Schweiz: Volkswagen-Gruppe bringt mehrere günstige E-Autos
Für die Schweiz bekommt die Elektro-Offensive der VW-Gruppe besondere Bedeutung – immerhin hält der Konzern hier fast ein Drittel Marktanteil. 2025/26 starten gleich mehrere günstige Modelle: Cupra Raval, VW ID. Polo (vormals ID.2) und Skoda Epiq. Alle drei sollen rund 400 km Reichweite bieten und bei circa 25’000 Franken starten. Selbst Audi plant mit dem neuen A2 e-tron eine kompakte Elektroversion – jedoch zu etwas höheren Preisen. Ein weiterer Meilenstein: Ab 2027 will VW den ID.1 als Einsteiger-Stromer für unter 20’000 Franken anbieten.

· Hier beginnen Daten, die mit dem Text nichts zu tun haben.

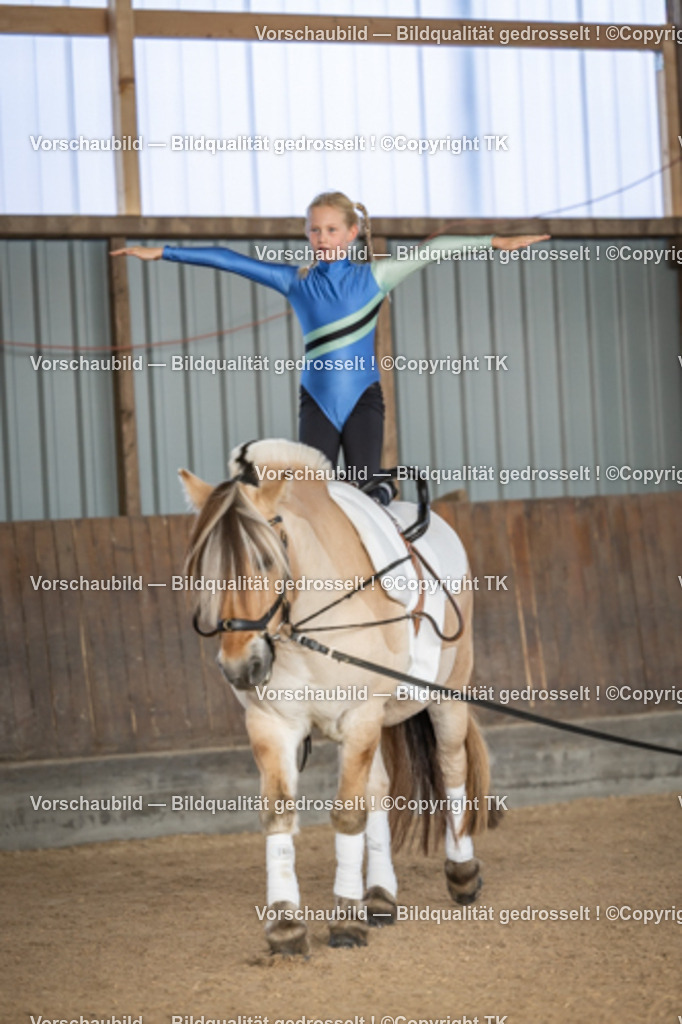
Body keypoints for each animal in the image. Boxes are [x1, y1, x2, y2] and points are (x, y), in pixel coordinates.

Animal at [179, 438, 497, 955]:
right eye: (203, 569)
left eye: (266, 561)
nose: (239, 667)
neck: (306, 627)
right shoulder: (272, 724)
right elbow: (280, 814)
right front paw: (286, 925)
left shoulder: (359, 715)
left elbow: (348, 815)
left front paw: (346, 920)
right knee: (381, 790)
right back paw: (381, 896)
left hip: (446, 696)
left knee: (450, 767)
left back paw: (462, 874)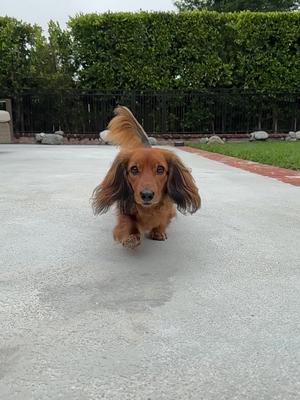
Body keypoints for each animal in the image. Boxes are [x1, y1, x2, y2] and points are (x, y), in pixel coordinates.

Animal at [91, 105, 199, 247]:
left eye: (160, 169)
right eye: (134, 169)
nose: (146, 195)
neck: (148, 210)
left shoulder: (168, 209)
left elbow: (163, 220)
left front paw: (158, 231)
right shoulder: (124, 207)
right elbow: (128, 222)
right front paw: (131, 236)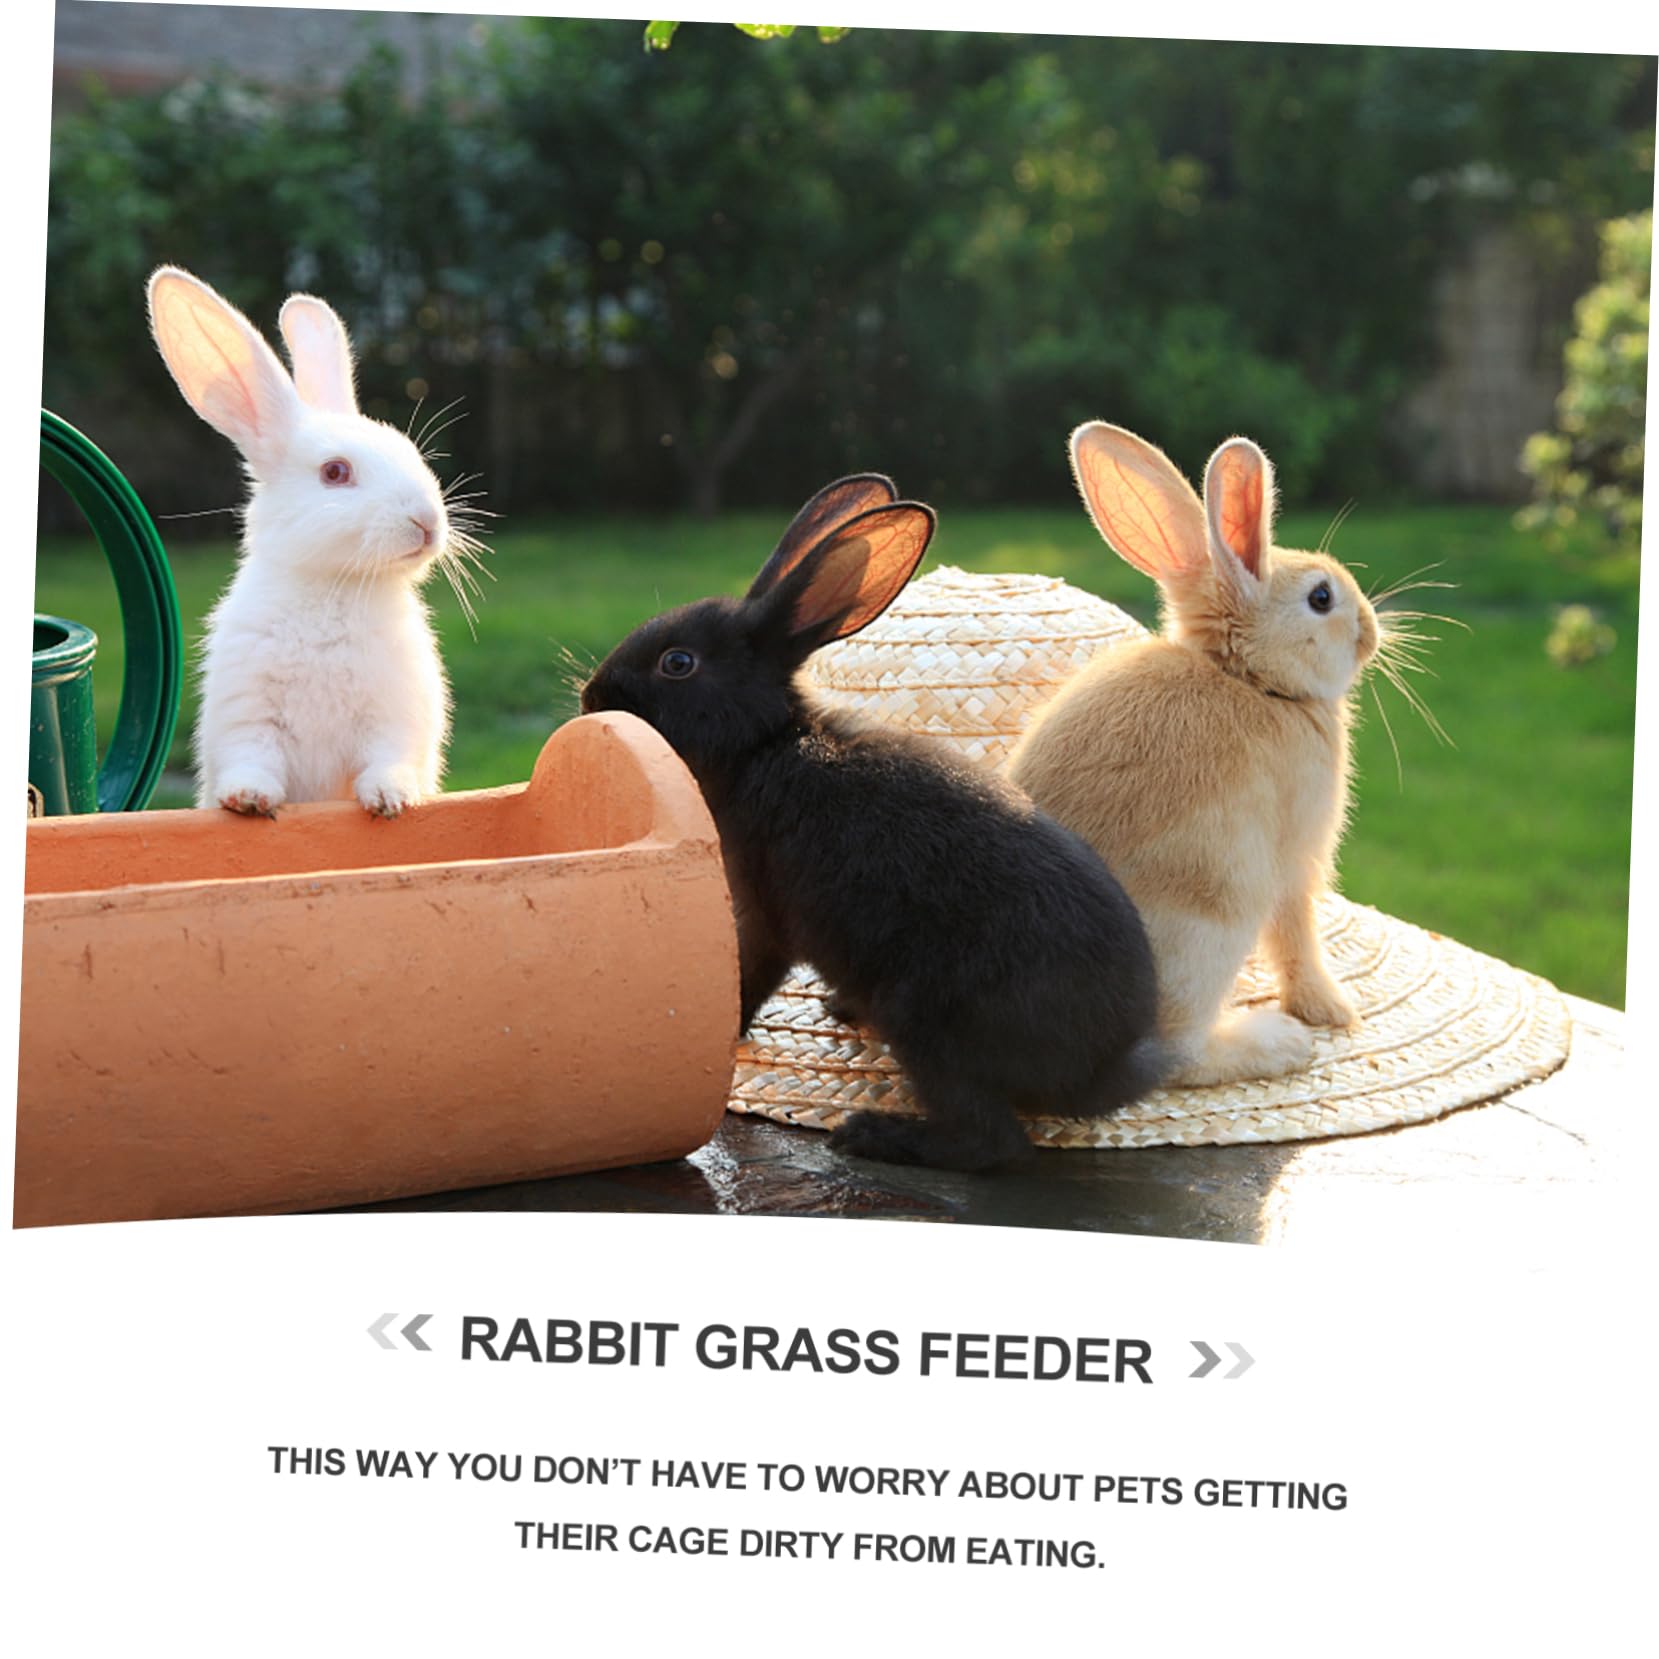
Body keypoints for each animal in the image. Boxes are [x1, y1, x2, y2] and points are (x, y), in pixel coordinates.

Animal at [147, 264, 466, 818]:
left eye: (409, 451)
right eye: (335, 472)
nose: (427, 521)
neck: (334, 589)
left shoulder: (395, 715)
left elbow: (388, 758)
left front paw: (391, 798)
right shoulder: (248, 714)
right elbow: (253, 758)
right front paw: (247, 799)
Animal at [579, 473, 1169, 1172]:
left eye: (677, 663)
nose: (590, 698)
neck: (764, 745)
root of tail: (1101, 1067)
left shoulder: (766, 916)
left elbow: (750, 979)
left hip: (926, 1018)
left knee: (992, 1144)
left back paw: (868, 1135)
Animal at [1005, 423, 1380, 1089]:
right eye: (1321, 597)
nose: (1372, 630)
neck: (1252, 681)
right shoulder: (1294, 863)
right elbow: (1297, 937)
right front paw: (1331, 1010)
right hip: (1212, 923)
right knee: (1175, 1055)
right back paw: (1276, 1044)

Stellantis unter Druck – doch günstige Alternativen existieren bereits
Heute liegen elektrische Kleinwagen von Stellantis – etwa Peugeot 208 Electric, Opel Corsa Electric, Jeep Avenger oder Alfa Romeo Junior E-Drive – meist jenseits der 30’000 Franken. Ob günstigere Varianten kommen, ist noch offen. Allerdings hat Stellantis das Potenzial dazu: Mit dem Citroën ë-C3 und dem Fiat Grande Panda stehen bereits E-Modelle ab etwa 25’000 Franken bereit. Dank einer Kooperation mit dem chinesischen Hersteller Leapmotor kommt sogar echter Preisdruck: Der Stadtstromer Leapmotor T03 beginnt bereits bei 16’990 Franken.
Neue Modelle aus Korea: Kia und Hyundai erweitern das Angebot
Auch Korea zieht nach. Kia plant mit dem neuen EV2 ein besonders günstiges Einstiegsmodell unterhalb des EV3. Die Preisindikationen des Hyundai Inster (ab 23’990 Fr.) und des Kia EV3 (ab 34’950 Fr.) lassen vermuten, dass der EV2 preislich um die 25’000 Franken starten wird.
Suzuki steigt ein – möglicher Elektro-Swift in Sicht
Spannend wird es auch bei Suzuki. Der elektrische e-Vitara zeigt, dass der Hersteller elektrifizierte Modelle ernsthaft vorantreibt. Experten rechnen damit, dass bis 2027 ein Swift EV folgt – möglicherweise sogar als gemeinsames Modell mit Toyota, ähnlich wie beim Urban Cruiser.
Fazit: Die günstigen E-Autos kommen – und zwar sehr bald
In den nächsten zwei Jahren wächst das Angebot an kompakten und preiswerten Elektrofahrzeugen massiv. Ob City-Flitzer, kompakter Allrounder oder günstiger Familienwagen – für nahezu jedes Budget wird es vollelektrische Alternativen geben. Stromer werden damit so erschwinglich wie nie zuvor.